- PROBLEMS TO SOLVE -
a – In the essay on voltage and attention, what unit is voltage measured in?
b – Repeat word for word everything in the essay on voltage and attention from "In electronics, Ohm's" down to "letting them drift.".
c – Pick up the essay on voltage and attention after its final sentence and carry it on in the same style.

- EXCERPT TO READ -
------

You check your phone. Again. The notification LED pulses with a soft blue glow, and before you've consciously decided to move, your thumb is already unlocking the screen. Something pulled you there. Not physically, but the effect is the same.
In physics, we call this voltage. The difference in electric potential between two points. It's not a force, exactly—it's the promise of one. The possibility of movement. And in the circuits of surveillance capitalism, you are the electron.
The Potential Difference

Voltage doesn't push. It pulls. Or rather, it creates a landscape where certain directions become inevitable.
Take a battery. The negative terminal has an excess of electrons, crowded and repelling each other. The positive terminal has a deficit, electron holes waiting to be filled. Connect them with a conductor and current flows—not because anyone commanded it, but because the difference in potential makes flow the path of least resistance.
The voltage is measured in joules per coulomb. Energy per unit charge. It tells you how much work the electric field can do on each electron that passes through. High voltage means each electron carries more potential energy from one terminal to the other. It means more capacity to do work, to light bulbs, to spin motors, to compute.
But here's what matters: voltage isn't a thing. It's a relationship. A difference. It only exists between two points. The negative terminal means nothing without the positive. The potential is always relative.
Engineering Desire

Your attention is the electron. The platforms are the terminals.
Every notification is a voltage spike. Every red badge, every unread count, every "someone liked your post" creates a difference in potential between where you are and where the platform wants you to be. The higher the voltage, the stronger the pull. The more inevitable your movement becomes.
They've measured this, you know. A/B tested it. Optimized it. The exact shade of red that maximizes the potential difference. The precise delay between notification and reveal that keeps you coming back. They're electrical engineers of human behavior, and they've built a circuit with you in it.
The genius is in creating the deficit. Social media doesn't just offer you connection—it first makes you feel disconnected. It doesn't just provide validation—it first creates the need for it. The negative terminal is your baseline state: FOMO, anxiety, boredom, incompleteness. The positive terminal is the promise of resolution: likes, comments, updates, answers.
And you flow between them, carrying your attention like electrons carry charge, doing work for the system with every pass.
Resistance and Current

In electronics, Ohm's Law describes the relationship: V = IR. Voltage equals current times resistance. The current—the actual flow of electrons—depends on both the voltage and the resistance of the conductor.
High resistance means less current for the same voltage. The material itself opposes the flow. Copper has low resistance. Rubber has high resistance. The difference is in how tightly the atoms hold their electrons, how much they resist letting them drift.

------

- INFORMATION PROVIDED -

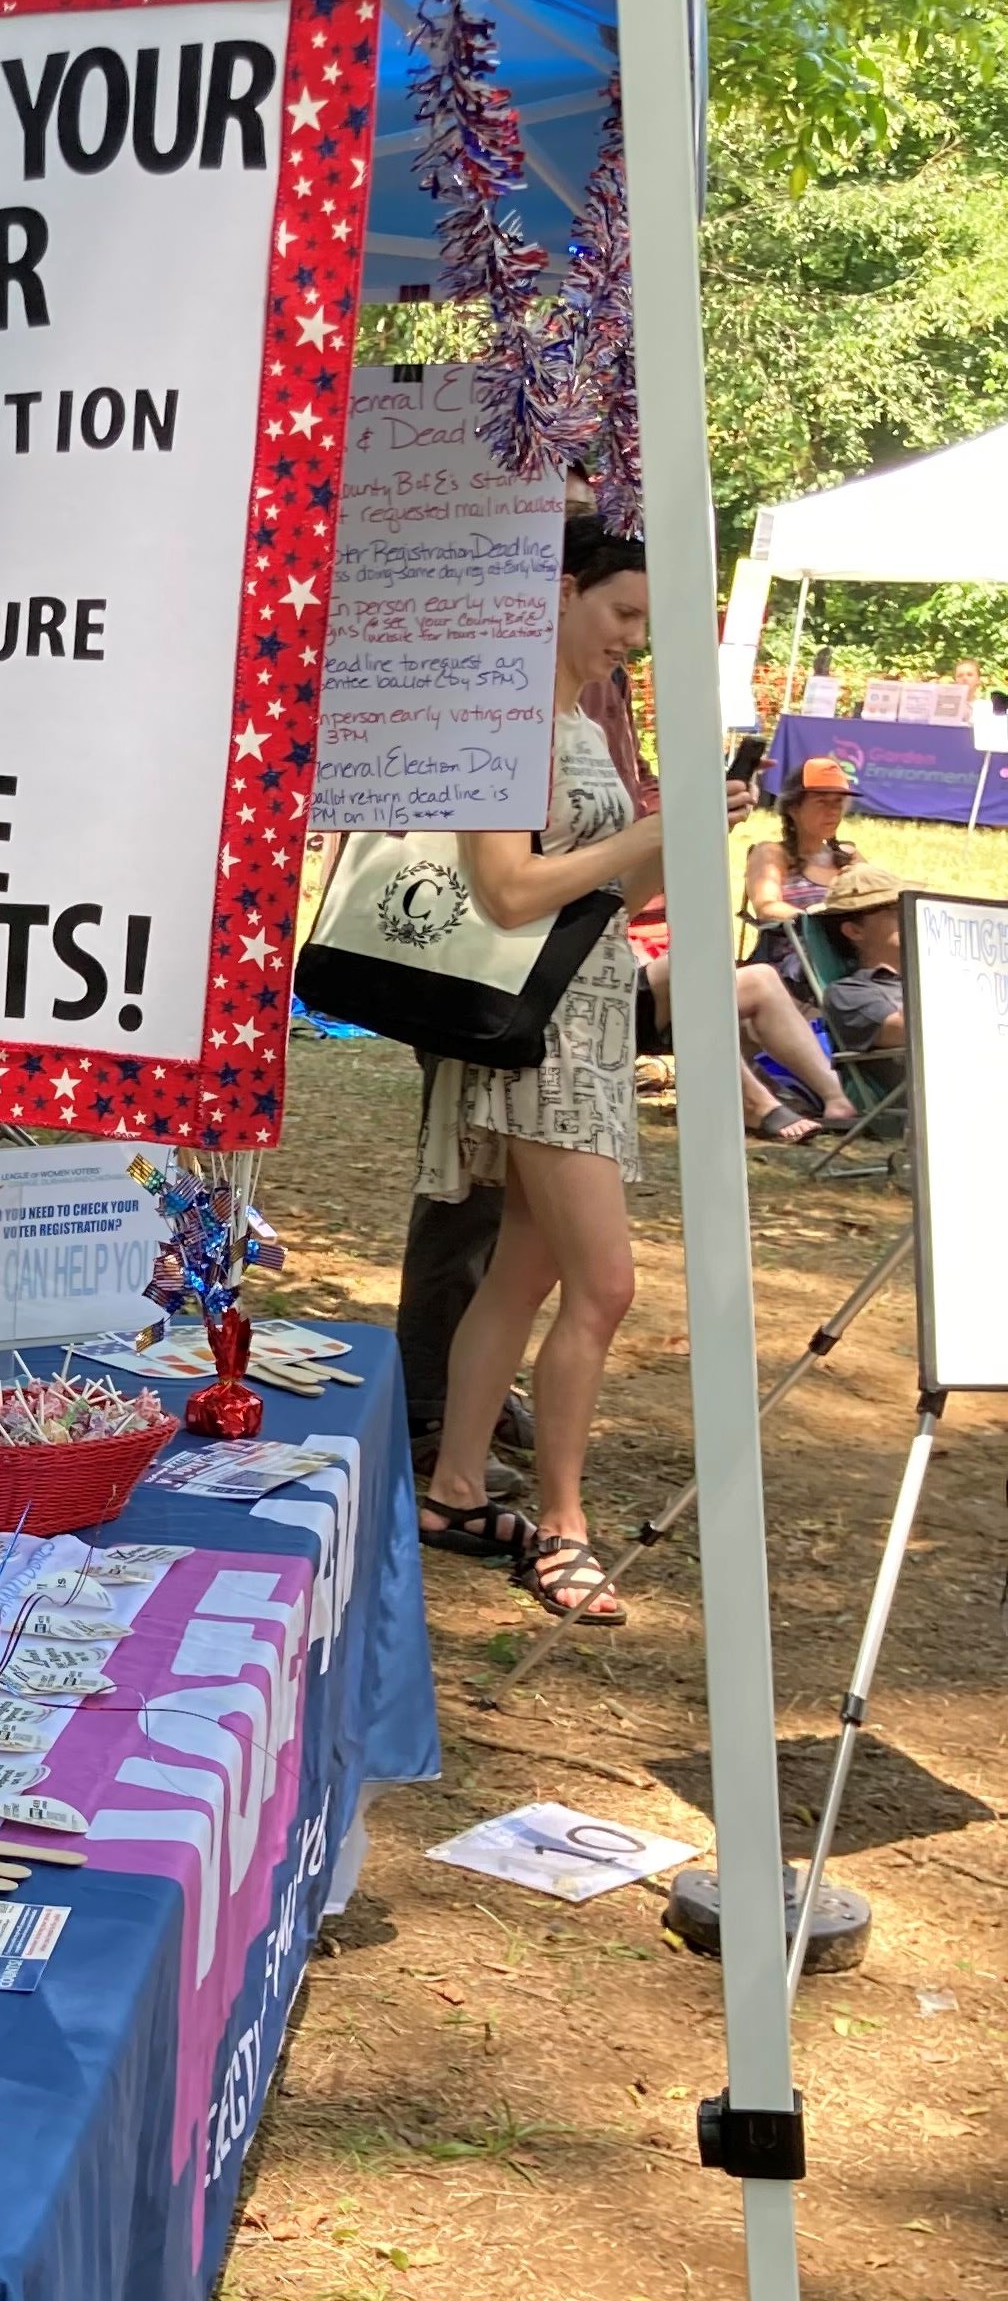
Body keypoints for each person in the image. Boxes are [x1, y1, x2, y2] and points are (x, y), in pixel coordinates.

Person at [419, 520, 686, 1627]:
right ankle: (564, 1525)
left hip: (582, 1019)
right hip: (542, 1040)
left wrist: (674, 836)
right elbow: (508, 893)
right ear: (563, 589)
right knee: (603, 1282)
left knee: (523, 1272)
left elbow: (606, 902)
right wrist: (643, 835)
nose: (633, 638)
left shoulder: (579, 719)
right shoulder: (507, 712)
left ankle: (456, 1489)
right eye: (622, 612)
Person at [634, 948, 858, 1144]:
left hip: (623, 990)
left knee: (762, 979)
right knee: (689, 960)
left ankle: (838, 1098)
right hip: (606, 1010)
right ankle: (752, 1103)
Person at [743, 757, 864, 991]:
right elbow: (767, 908)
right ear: (793, 808)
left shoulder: (849, 856)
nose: (832, 811)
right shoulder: (772, 853)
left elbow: (882, 898)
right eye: (821, 802)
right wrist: (822, 924)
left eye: (838, 802)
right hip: (793, 969)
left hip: (848, 960)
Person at [816, 861, 909, 1066]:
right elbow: (909, 1031)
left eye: (910, 906)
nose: (909, 915)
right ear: (854, 931)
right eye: (894, 909)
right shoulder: (849, 993)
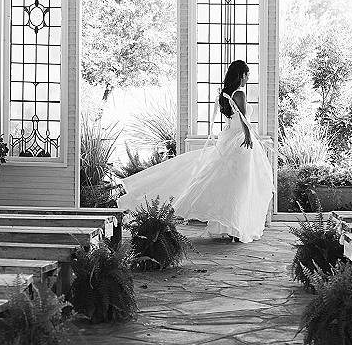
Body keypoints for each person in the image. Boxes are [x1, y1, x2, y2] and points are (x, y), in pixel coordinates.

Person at [117, 60, 274, 243]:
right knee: (240, 184)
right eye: (247, 75)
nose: (248, 78)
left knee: (233, 185)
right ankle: (234, 226)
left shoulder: (224, 94)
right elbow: (243, 117)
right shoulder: (239, 93)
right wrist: (248, 136)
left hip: (229, 136)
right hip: (239, 139)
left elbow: (233, 118)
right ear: (242, 75)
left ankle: (233, 226)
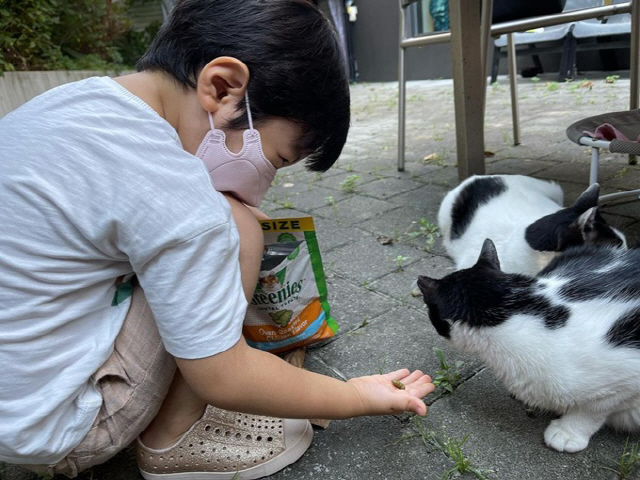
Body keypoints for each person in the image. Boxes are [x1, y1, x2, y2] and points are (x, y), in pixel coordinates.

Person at [0, 1, 434, 479]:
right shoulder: (173, 189)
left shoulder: (74, 104)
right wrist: (354, 397)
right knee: (239, 228)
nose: (266, 183)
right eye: (277, 158)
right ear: (223, 87)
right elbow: (223, 375)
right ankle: (175, 437)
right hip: (57, 425)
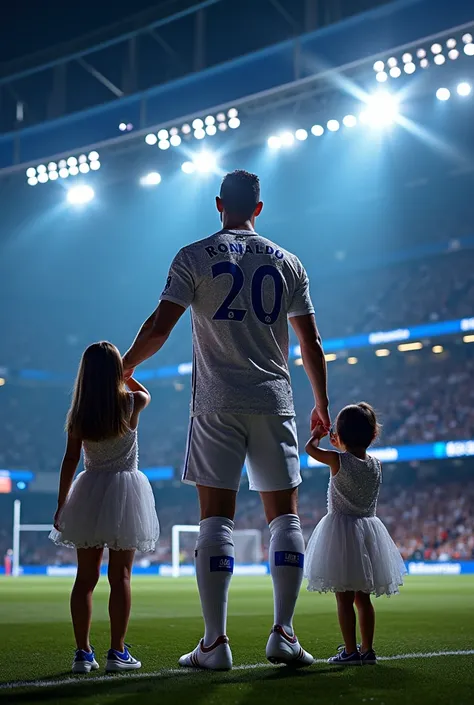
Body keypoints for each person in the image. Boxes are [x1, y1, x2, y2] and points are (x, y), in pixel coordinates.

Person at [123, 169, 330, 670]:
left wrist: (126, 366)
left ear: (219, 204)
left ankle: (214, 644)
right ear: (260, 208)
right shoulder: (288, 262)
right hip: (273, 398)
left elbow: (159, 327)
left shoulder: (192, 256)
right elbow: (311, 343)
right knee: (286, 517)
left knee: (215, 518)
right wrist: (322, 404)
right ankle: (284, 633)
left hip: (216, 402)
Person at [49, 341, 159, 674]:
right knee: (120, 575)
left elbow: (70, 459)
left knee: (85, 578)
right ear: (116, 372)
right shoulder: (132, 401)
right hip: (126, 492)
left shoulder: (80, 414)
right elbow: (146, 393)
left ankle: (82, 653)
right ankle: (117, 651)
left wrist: (61, 503)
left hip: (89, 490)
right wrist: (128, 373)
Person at [304, 402, 406, 665]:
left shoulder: (337, 460)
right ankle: (367, 650)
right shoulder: (377, 465)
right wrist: (344, 446)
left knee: (344, 598)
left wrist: (316, 435)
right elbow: (355, 460)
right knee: (364, 598)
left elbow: (310, 450)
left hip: (341, 533)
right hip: (368, 532)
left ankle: (350, 651)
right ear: (373, 435)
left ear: (340, 435)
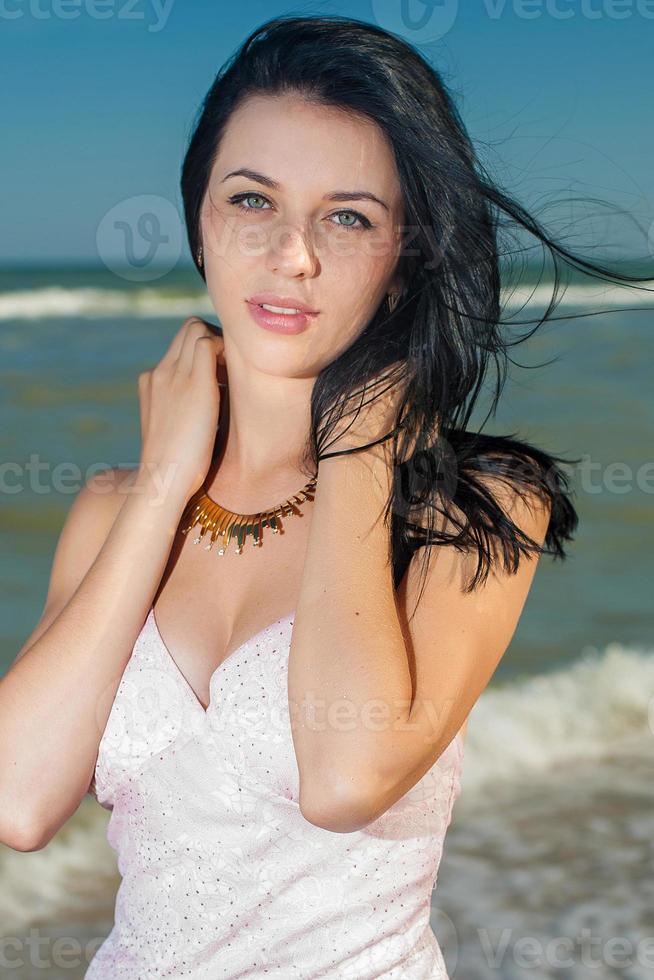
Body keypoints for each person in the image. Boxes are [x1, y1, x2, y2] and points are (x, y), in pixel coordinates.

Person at [2, 13, 650, 980]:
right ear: (199, 221)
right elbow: (18, 799)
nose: (292, 254)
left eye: (348, 217)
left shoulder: (477, 507)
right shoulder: (112, 507)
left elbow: (345, 780)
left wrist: (359, 445)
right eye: (252, 200)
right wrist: (165, 483)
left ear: (405, 257)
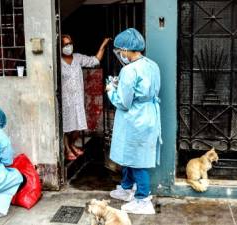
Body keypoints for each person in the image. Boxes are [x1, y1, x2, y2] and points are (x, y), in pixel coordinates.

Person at [106, 28, 162, 215]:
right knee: (130, 155)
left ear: (127, 49)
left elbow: (123, 102)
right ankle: (126, 187)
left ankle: (143, 200)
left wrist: (110, 90)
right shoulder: (152, 65)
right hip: (148, 115)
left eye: (120, 50)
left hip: (135, 118)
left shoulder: (129, 70)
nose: (120, 54)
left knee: (138, 160)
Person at [61, 34, 110, 160]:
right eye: (65, 44)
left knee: (77, 126)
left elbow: (96, 60)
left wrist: (103, 45)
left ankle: (71, 145)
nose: (68, 46)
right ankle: (67, 149)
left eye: (70, 43)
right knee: (66, 127)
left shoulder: (77, 58)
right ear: (60, 47)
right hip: (65, 101)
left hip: (77, 99)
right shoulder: (58, 62)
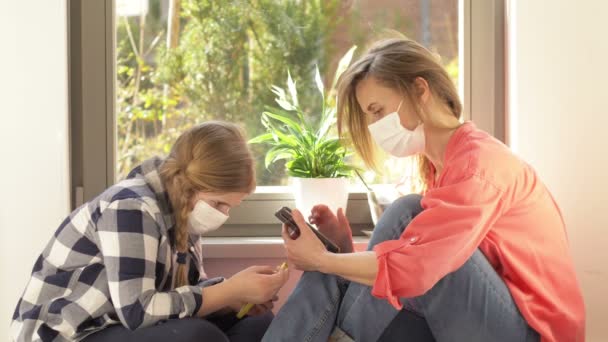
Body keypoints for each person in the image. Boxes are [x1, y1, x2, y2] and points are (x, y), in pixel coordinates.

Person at [263, 37, 585, 342]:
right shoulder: (441, 167)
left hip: (530, 334)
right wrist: (341, 251)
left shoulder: (478, 166)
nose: (375, 127)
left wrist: (322, 260)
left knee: (404, 215)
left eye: (378, 111)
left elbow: (418, 266)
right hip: (487, 317)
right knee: (350, 258)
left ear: (419, 90)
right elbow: (407, 267)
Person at [12, 122, 289, 342]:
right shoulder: (131, 208)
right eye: (219, 203)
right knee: (198, 337)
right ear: (192, 185)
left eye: (229, 207)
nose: (222, 215)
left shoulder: (183, 210)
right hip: (73, 332)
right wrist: (228, 290)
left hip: (120, 323)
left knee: (256, 324)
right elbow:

------

- YOUR RESPONSES -
a – Joules per coulomb.

b –
In electronics, Ohm's Law describes the relationship: V = IR. Voltage equals current times resistance. The current—the actual flow of electrons—depends on both the voltage and the resistance of the conductor.
High resistance means less current for the same voltage. The material itself opposes the flow. Copper has low resistance. Rubber has high resistance. The difference is in how tightly the atoms hold their electrons, how much they resist letting them drift.

c –
You have resistance too. Willpower, maybe. Critical thinking. Awareness. The ability to notice when you're being pulled and to consciously resist. But resistance isn't binary. It's variable. It changes with temperature, with fatigue, with how many other currents are already flowing through you.
And here's the thing about the attention economy: they're not trying to eliminate your resistance. That would be too obvious. Instead, they're just increasing the voltage. Turn up the potential difference high enough, and even high-resistance materials will conduct. Everything has a breakdown voltage—the point at which the electric field becomes so strong that it rips electrons free regardless of the material's properties.
Your breakdown voltage is finite. They know this.
The Circuit Closes

But voltage requires a complete circuit. Current flows from negative to positive through the external circuit, and the battery internally maintains the potential difference by moving charges back against the flow. It's a loop. It has to be.
In the attention economy, you're not just the electron. You're also the battery. Every time you respond to the voltage—every time you click, scroll, engage—you're doing the internal work that maintains the potential difference. Your engagement generates the data that trains the algorithms that creates better notifications that increases the voltage that drives more engagement.
You're a self-charging battery in someone else's circuit.
The circuit closes through you. Your attention flows out toward the platform, and your data flows back, maintaining the system. The voltage never drops because you're constantly rebuilding it. Every moment of disconnection increases the potential difference, makes the next connection more inevitable.
Measuring in Joules

Remember: voltage is energy per charge. Joules per coulomb. It measures the capacity to do work.
When electrons flow through a circuit at high voltage, they can do significant work. Light cities. Power computers. Run the infrastructure of modern life. The work isn't inherently good or bad—it's just the conversion of potential energy into kinetic, into heat, into electromagnetic radiation, into whatever the circuit is designed to produce.
What work are you doing as you flow through the attention economy's circuits? What are you powering with your potential energy? Every minute of attention is joules spent. Every scroll is work performed. The question isn't whether you're doing work—you are, inevitably, as long as the voltage exists. The question is: what's being built with your energy?
Surveillance capitalism is a machine that converts human attention into profit, human behavior into prediction, human autonomy into control. You are the current that powers it. The voltage that pulls you through the circuit isn't accidental. It's engineered. Optimized. Increased quarter over quarter.
Breaking the Circuit
There's a reason electricians wear rubber gloves. High resistance. Break the circuit and the current stops, no matter how high the voltage. The potential difference still exists, but without a conducting path, it can't do work.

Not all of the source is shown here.